Sunday, August 30, 2009

Malaria Outbreak in Palm Beach, Florida

Americans living within the borders of the United States feel removed from the problem of malaria. Every so often it's mentioned in passing: Ashton Kutcher buys mosquito nets for children in Africa. The Gates Foundation makes a donation. But, this deadly parasite can infiltrate loosely-screened borders of any country. Malaria only needs to hijack the immune system of a single individual in order to start an epidemic.

In 2003, Palm Beach saw an outbreak of malaria. Victims ranged in wealth and status, profession and hobbies. All but one contracted malaria without having set foot outside the United States. "The hospital staff, inexperienced in working with the disease, failed to correctly identify the infections" (Packard 6). Health-care providers did not "consider malaria as a possible cause of fever among patients who have not traveled," but who experience "alternating fevers, rigors, and sweats with no obvious cause" (CDC). Calling it pneumonia and prescribing antibiotics, the hospitals sent the patients home, where they continued "to infect local mosquitoes" (Packard 6).

Anopheles mosquitoes (the ones that transmit malaria) swarm within the United States. "Palm Beach County was riddled with drainage ditches and canals, which were prime habitats for" mosquitoes (Packard 6). Between 1992 and 2003, "11 outbreaks" including at least twenty cases of "locally acquired mosquito-transmitted malaria" were reported to the CDC (CDC).

It only takes one infected individual to start an outbreak.
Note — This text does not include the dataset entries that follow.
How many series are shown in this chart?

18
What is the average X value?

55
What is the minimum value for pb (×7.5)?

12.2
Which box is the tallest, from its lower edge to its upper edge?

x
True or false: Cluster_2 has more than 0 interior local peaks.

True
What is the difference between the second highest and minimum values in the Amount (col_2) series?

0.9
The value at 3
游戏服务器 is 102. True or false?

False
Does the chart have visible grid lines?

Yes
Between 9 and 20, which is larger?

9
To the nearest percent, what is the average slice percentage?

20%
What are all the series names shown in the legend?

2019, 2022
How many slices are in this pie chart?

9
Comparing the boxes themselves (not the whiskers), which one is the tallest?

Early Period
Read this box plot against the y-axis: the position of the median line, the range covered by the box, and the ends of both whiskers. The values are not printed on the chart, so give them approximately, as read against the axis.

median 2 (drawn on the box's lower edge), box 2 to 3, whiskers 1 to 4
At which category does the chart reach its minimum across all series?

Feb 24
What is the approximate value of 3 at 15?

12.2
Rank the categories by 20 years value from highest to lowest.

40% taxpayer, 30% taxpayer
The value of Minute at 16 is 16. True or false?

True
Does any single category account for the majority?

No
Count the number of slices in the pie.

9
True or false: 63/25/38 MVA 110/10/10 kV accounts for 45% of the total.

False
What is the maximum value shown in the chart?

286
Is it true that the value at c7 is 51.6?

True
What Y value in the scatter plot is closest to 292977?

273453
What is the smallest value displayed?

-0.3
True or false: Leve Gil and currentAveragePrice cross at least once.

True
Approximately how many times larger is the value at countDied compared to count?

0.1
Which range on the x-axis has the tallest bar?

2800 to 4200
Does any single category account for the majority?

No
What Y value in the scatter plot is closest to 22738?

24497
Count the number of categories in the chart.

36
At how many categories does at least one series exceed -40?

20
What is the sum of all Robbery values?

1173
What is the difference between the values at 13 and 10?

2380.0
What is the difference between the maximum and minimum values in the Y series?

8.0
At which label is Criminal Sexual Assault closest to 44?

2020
Patient zero [the first case] may not show outward signs of the disease. This carrier could be on a regiment of symptom-suppressing medications, be recently infected, or even be immune to malaria.

In the particular case of the Palm Beach outbreak, the CDC "concluded that a migrant worker or international traveler might have been involved" (Packard 6). That traveler was not identified. The Palm Beach outbreak "demonstrated the potential for reintroduction of malaria into the United States despite intense surveillance, vector-control activities [vector=agent], and local public efforts to educate clinicians and the community" (Packard 6). It is impossible to prevent malaria from penetrating the US borders when so much of the world suffers heavily from this disease.

Malaria is a global disease. It will only be controlled by a united global assault dedicated to eradication.

Sources:
CDC. "Local transmission...". MMWR Weekly. 26 Sept 2003.

Packard, Randall M. The Making of a Tropical Disease: A short history of malaria. John Hopkins: 2007.